Moreover, even once the slave trade was abolished, the abolition of slavery itself was not a foregone conclusion. As historian Michael Taylor argues, British emancipation in 1833 could well have taken many decades longer to achieve than it did: “The ensuing, belated campaign for slave emancipation was no mere coda to the campaign against the slave trade. . . . There was absolutely nothing inevitable about its success.” Contingent events that helped the campaign for emancipation included parliamentary reforms in 1829 and 1832 that led to a largely abolitionist Parliament and the Jamaican Christmas Rebellion of 1831–1832, which brought more attention to colonial slavery and helped convince members of Parliament that slavery posed a threat to the British colonies. Taylor also notes that two of the most important campaigners for emancipation, William Wilberforce and Zachary Macaulay, died between 1833 and 1838. If emancipation had not been achieved by 1838, he suggests, it could therefore have stalled altogether. The difficulty of achieving emancipation was appreciated by campaigners at the time: in 1824, leading abolitionist Fowell Buxton reportedly would have been satisfied if slavery had been abolished within the next seventy years.
Finally, even after Britain’s abolition of slavery, it seems non- inevitable that emancipation would be achieved globally. Despite Britain’s activist efforts, and despite the dominance of liberal ideas, global abolition still took over a century. Even into the 1930s, an estimated 20 percent of the population of Ethiopia was enslaved. Slavery there was abolished only in 1942. Saudi Arabia and Yemen were even later, abolishing slavery only in 1962. There were still thousands of enslaved people in Saudi Arabia at the time. Mauritania abolished slavery only in 1980 and only made owning people a criminal offense in 2007. If there had been less effort to promote abolition globally, slavery could plausibly have persisted in some countries for even longer.

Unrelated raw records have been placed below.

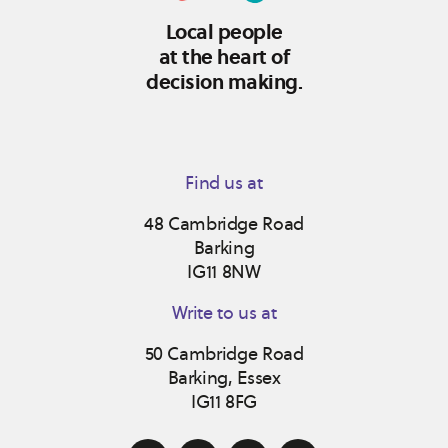
Local people
at the heart of
decision making.
Find us at
48 Cambridge Road
Barking
IG11 8NW
Write to us at
50 Cambridge Road
Barking, Essex
IG11 8FG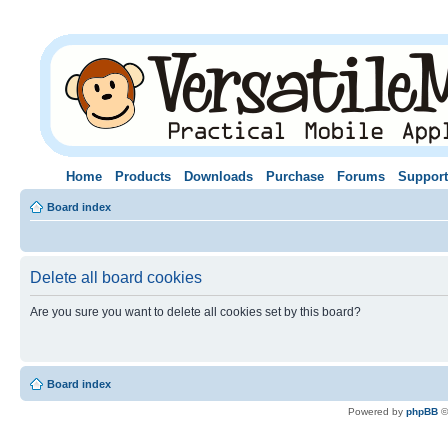
Home
Products
Downloads
Purchase
Forums
Support
Board index
Delete all board cookies
Are you sure you want to delete all cookies set by this board?
Board index
Powered by
phpBB
©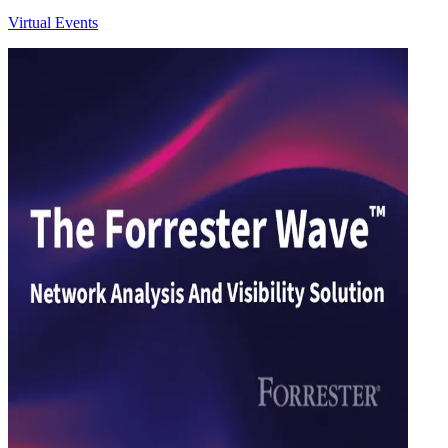
Virtual Events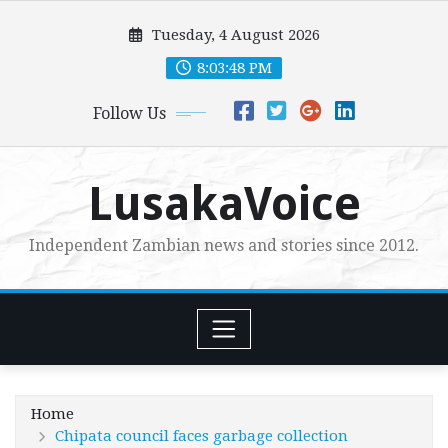
Skip
Tuesday, 4 August 2026
to
content
8:03:49 PM
Follow Us
LusakaVoice
Independent Zambian news and stories since 2012.
Home
Chipata council faces garbage collection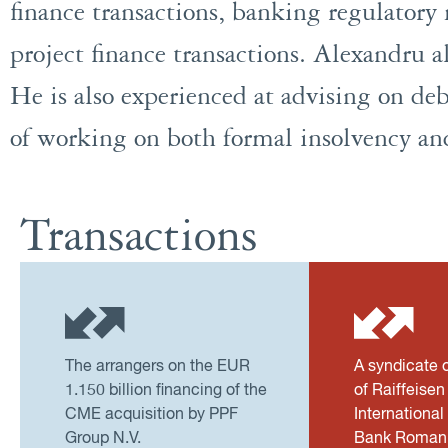
finance transactions, banking regulatory 
project finance transactions. Alexandru al
He is also experienced at advising on deb
of working on both formal insolvency an
Transactions
The arrangers on the EUR
A syndicate 
1.150 billion financing of the
of Raiffeise
CME acquisition by PPF
International
Group N.V.
Bank Romani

Putting this all together, we should be open to the striking idea that abolition was a contingent event. The view that abolition was more or less inevitable on economic grounds is not plausible. Regarding the question whether abolition was ultimately very likely, given the broader trend towards liberalism, or whether it was highly dependent on the success of the particular abolitionist campaign that was run, both answers have merit. On the latter view, abolition was brought about by the actions of a remarkably small number of people; on the former, it was the collective output of the many thousands who pushed French and British policy makers in the direction of a worldview that made slavery unacceptable. But either way, it was the actions of thinkers, writers, politicians, formerly enslaved activists, and enslaved rebels who together brought about the end of slavery. On either of these views, abolition was not preordained, and had history gone differently, the modern world could be one with widespread, legally permitted slavery."
--- What We Owe the Future / William MacAskill
Of course, this won't stop the (anti-)racists from continuing to bash the UK for its involvement in slavery and pretending that it/'white' countries are uniquely responsible for it.